For Jewish audiences, the film might be Israel’s “Red Badge of Courage.” For Palestinians, it’s the Zionists’ “The Battle of Algiers.”

Truth be told, “Bashir” hasn’t been enlisted in any Palestinian propaganda efforts that I know of. And the Palestinian cause doesn’t need an Israeli cartoon to whip up anti-Israel hysteria — not while bombs are falling on Gaza and Al Jazeera is doing its job. On that count, I can’t agree with Israeli film director Katie Green, who writes in the Jewish Week that she is relieved “Bashir” didn’t win the Oscar, despite its nomination in the Best Foreign Language Film category:

We will be debating over the next decade whether Ari Folman has, with his film, done his country a great service or caused it irreparable damage. My vote is for the latter. With all due to respect to him as the gifted filmmaker he is, it would have been better for him to deal with his Lebanon ghosts in the psychotherapist’s office…. But if I could meet him in person I would ask him if the artistic expression of his feelings on film are worth all the rage and hatred that will be stirred up against Israel as a result.

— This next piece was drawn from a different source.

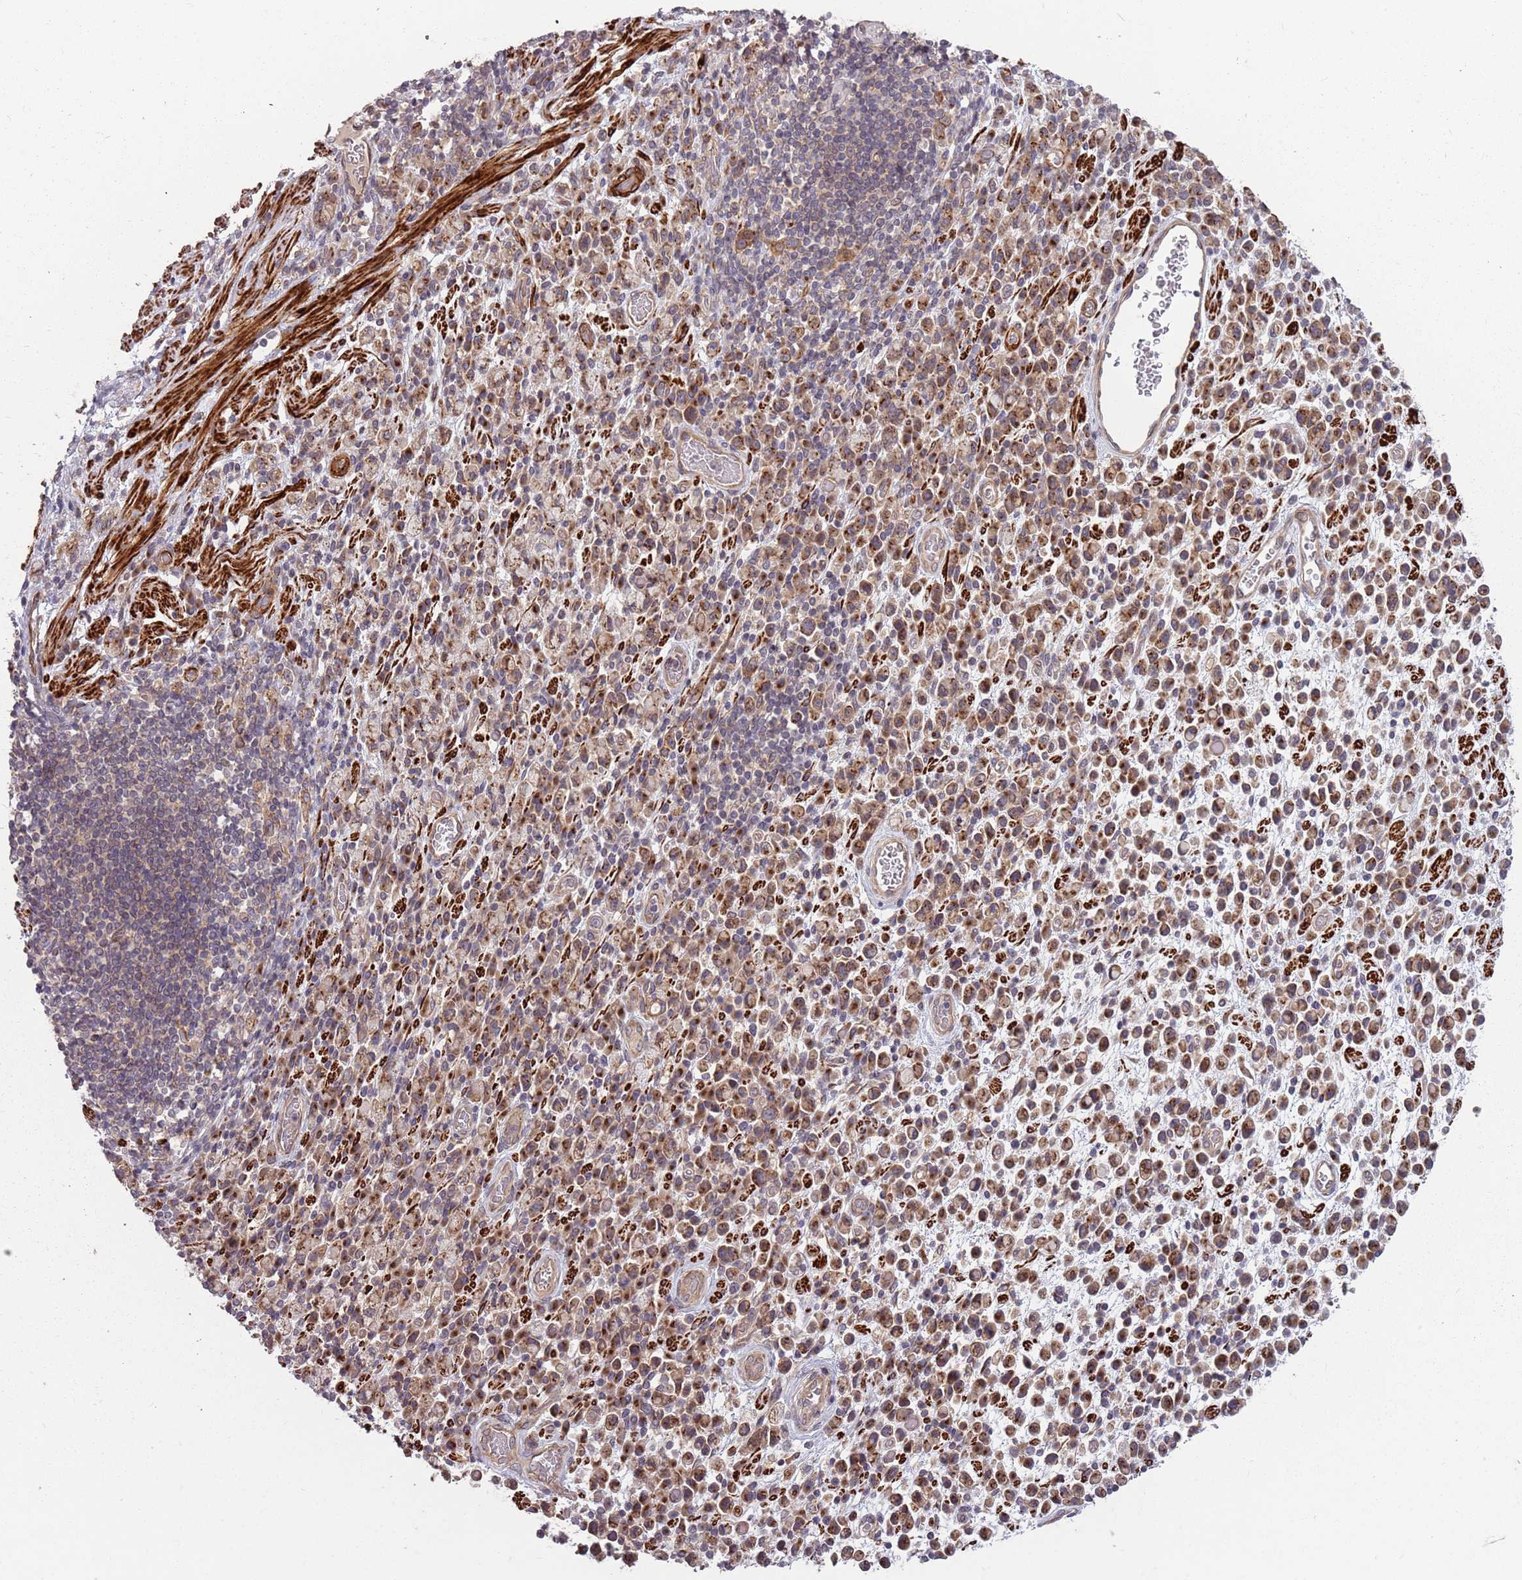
{"staining": {"intensity": "moderate", "quantity": ">75%", "location": "cytoplasmic/membranous"}, "tissue": "stomach cancer", "cell_type": "Tumor cells", "image_type": "cancer", "snomed": [{"axis": "morphology", "description": "Adenocarcinoma, NOS"}, {"axis": "topography", "description": "Stomach"}], "caption": "Stomach cancer was stained to show a protein in brown. There is medium levels of moderate cytoplasmic/membranous positivity in about >75% of tumor cells.", "gene": "PLD6", "patient": {"sex": "male", "age": 77}}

Again, how much has that rage to do with “Bashir”? It’s not even being shown in Arab countries, which bans Israeli films, no matter how self-critical.

Green’s discomfort, and in truth, my own, is as personal a story as Folman’s. A few weeks ago I argued for a wide open conversation and Jewish debate on the Gaza war, as a way for us to fully engage with Israel beyond the propaganda and talking points generated by our side. But those conversations are more comfortably held around a Shabbos table or in a West Side coffee shop than on CNN or the local multiplex.

But to what degree is an artist responsible for my “comfort,” or Green’s,  or anybody’s? I squirmed through Folman’s amazing film. I left with a deeper understanding of the experience of Israeli soldiers and veterans than I have ever gotten from a fundraising appeal or an anodyne prayer said in synagogue.

Am I grateful to Folman? Am I angry? That’s something I have to work out on my own, off-camera.